= Text segment =
───

How to Introduce a Cat to a Dog
How to Prepare for a Dog and Cat Introduction
Bringing a new pet home for the first time is exciting. But for the best outcome, your resident cat or dog may need careful preparation to feel comfortable and friendly towards their new housemate.
Of course, different breeds, temperaments, and socialization history will determine how easy their first introduction goes. Pets, cats in particular, are very territorial and take time to adjust to a new dog. A slow introduction process will increase the likelihood of your animals becoming best friends.
Considerations Before Introducing Cats and Dogs
Below are some must-knows before preparing for your pets’ first meeting.
Are you introducing a new kitten to an older dog? Or a new puppy to an adult cat that is not used to other pets? The age of your animals will make an impact on that first encounter.
Has the cat lived with dogs or other pets before? If you’re adopting a new pet, ask the shelter whether the animal has encountered other animals and their reaction.
Understanding your animal’s temperate can set the scene for how easy the transition will be. Some cats can be aloof and carefree about a new dog in their space. But a shy cat that scares easily and is anxious may never befriend a canine rival.
Some dog breeds have very high prey drives. If you’re adopting a dog to bring home to your resident cat, opt for breeds with calm behavior that do not have the urge to hunt. If you are bringing a cat home to your hunting dog, be careful to introduce them slowly and supervise interactions so that no harm befalls your cat.

───

= Parts of the exercise =
1. In the guide on introducing a cat to a dog, which pets are described as especially territorial?
2. Quote the cat-and-dog introduction guide word for word, from "Considerations Before Introducing" to "a canine rival.".
3. Pick up the guide on introducing a cat to a dog after its last sentence and write what comes next.

= Information shown =
───

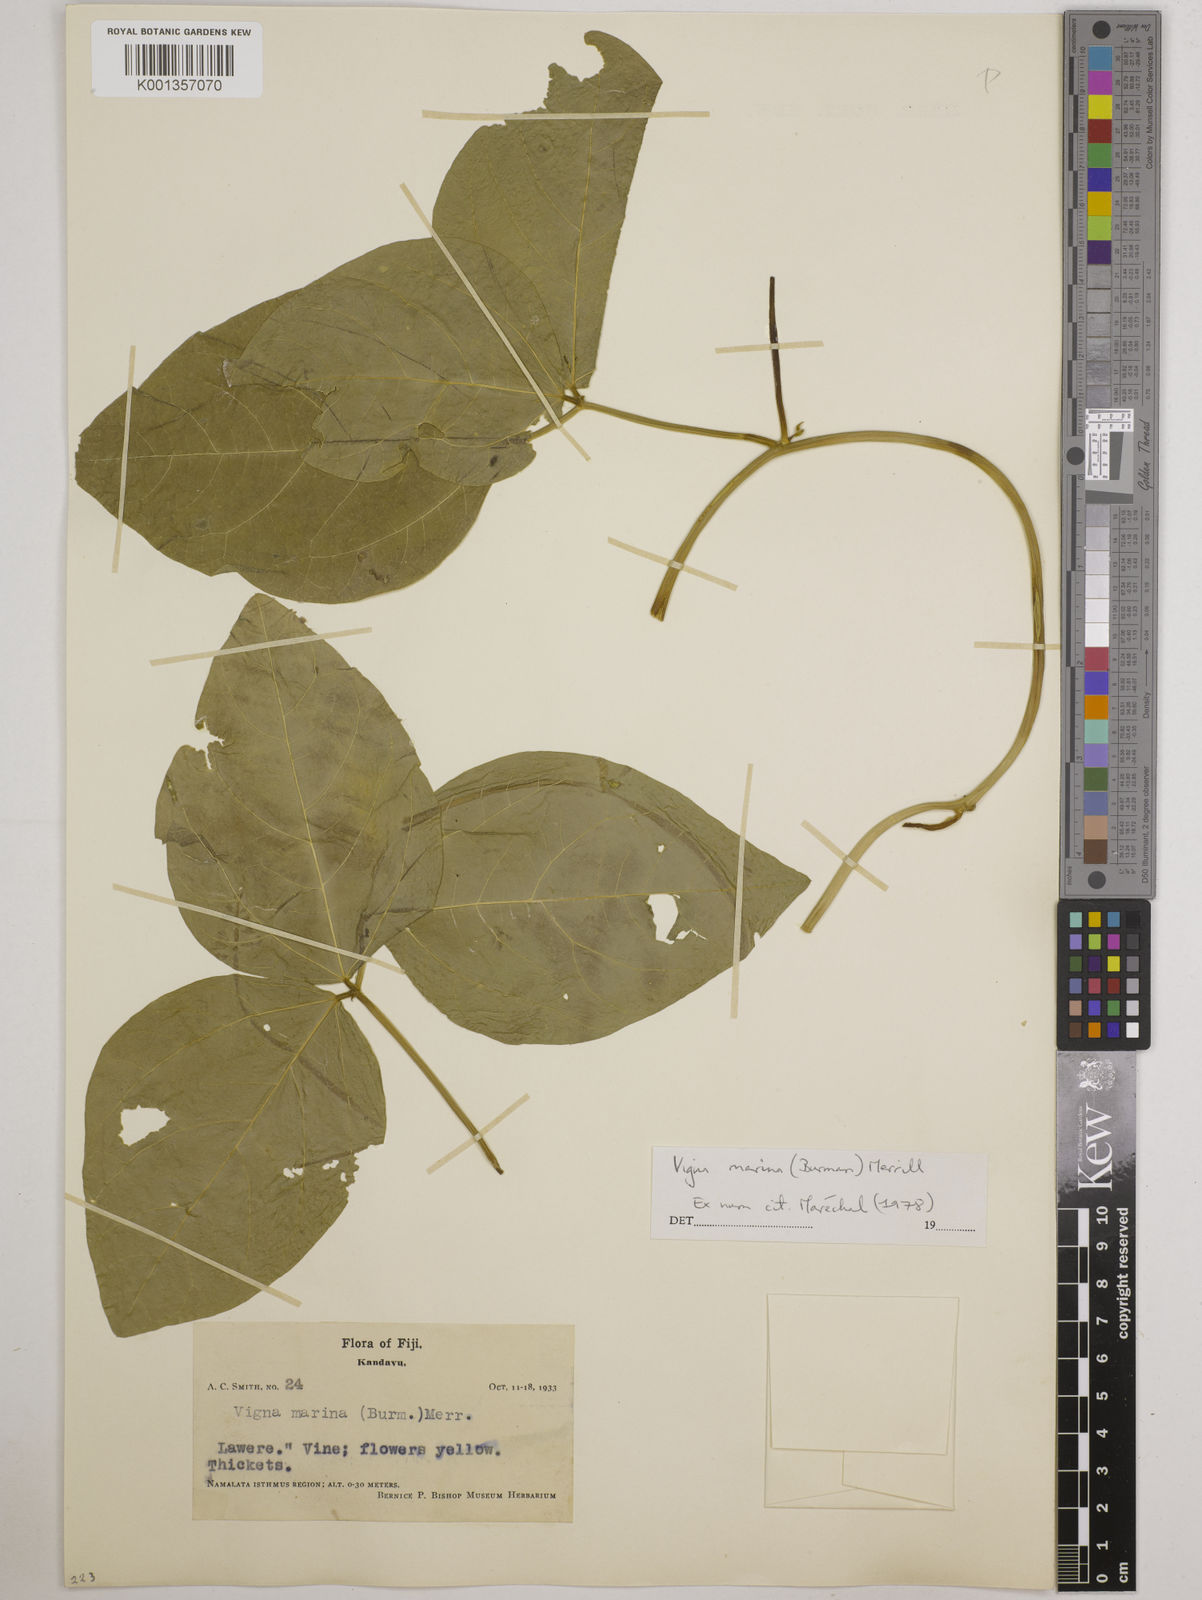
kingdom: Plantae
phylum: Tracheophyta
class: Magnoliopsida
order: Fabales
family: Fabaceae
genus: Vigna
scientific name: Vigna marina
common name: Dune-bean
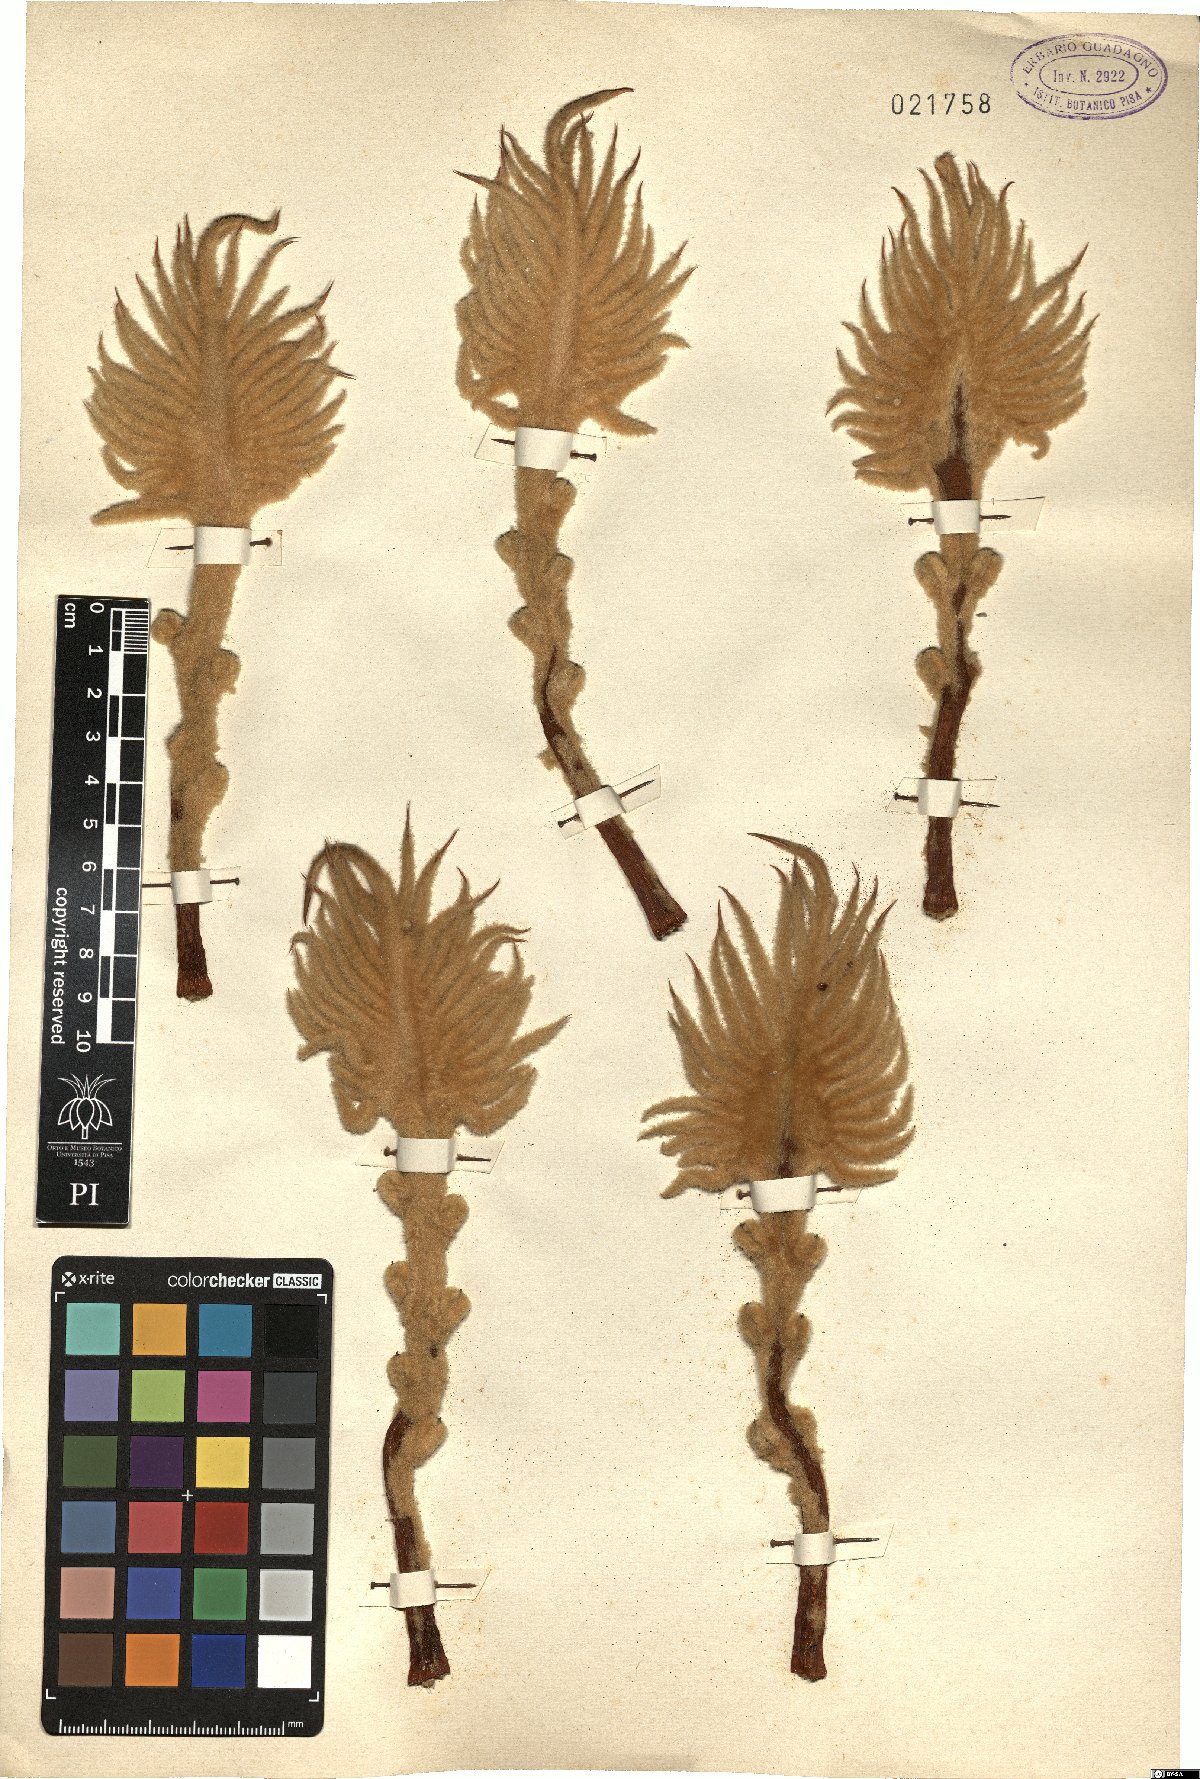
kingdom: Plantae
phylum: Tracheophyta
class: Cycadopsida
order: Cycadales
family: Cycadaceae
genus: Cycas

───

= The replies =
1. Cats.

2.
Considerations Before Introducing Cats and Dogs
Below are some must-knows before preparing for your pets’ first meeting.
Are you introducing a new kitten to an older dog? Or a new puppy to an adult cat that is not used to other pets? The age of your animals will make an impact on that first encounter.
Has the cat lived with dogs or other pets before? If you’re adopting a new pet, ask the shelter whether the animal has encountered other animals and their reaction.
Understanding your animal’s temperate can set the scene for how easy the transition will be. Some cats can be aloof and carefree about a new dog in their space. But a shy cat that scares easily and is anxious may never befriend a canine rival.

3.
Dogs with high prey drives are usually breeds that are hunters, sporting, or herding breeds. This includes breeds like border collies, terrier breeds, hounds such as bassets and greyhounds, and retrievers and setters. However, almost all dogs have an innate desire to hunt, chase, and capture. This drive causes them to chase cats.
Practice Obedience Training With Your Dog
Dog behavior can make a significant impact on the first introduction. As a pet parent, you want your cat to feel respected and safe. An obedient dog that has been socialized will react a lot better to a new situation and obey instructions like “sit,” “stay,” or “come.”
Positive reinforcement can provide your dog with an excellent association with its new friend. Dog treats are helpful in this time, giving dogs increased motivation for good and decent behavior. Even if your new puppy is enthusiastically lunging at their cat companion, reward them when they’re calm around the cat.
New puppies can enroll in training classes to learn the commands that will help them be obedient and social.
Items That You May Need
Additional pet resources can aid in a smooth transition. Each pet needs to feel that they have a safe space and items that are their own.
Here is a list of things you may need:
- A baby gate, or preferred barrier
- Litter tray
- Dog and cat treats
- A cat tree or scratching post
- Scented items from each pet
- Toys for distractions and rewarding behavior
Understanding Body Language in Cats and Dogs
Avoiding a crisis is possible when you understand the body language of cats and dogs. Dogs can be aroused and act out by lunging at a cat or becoming overly excited. There is also the occasion when “play” signals are misunderstood as signs of aggression.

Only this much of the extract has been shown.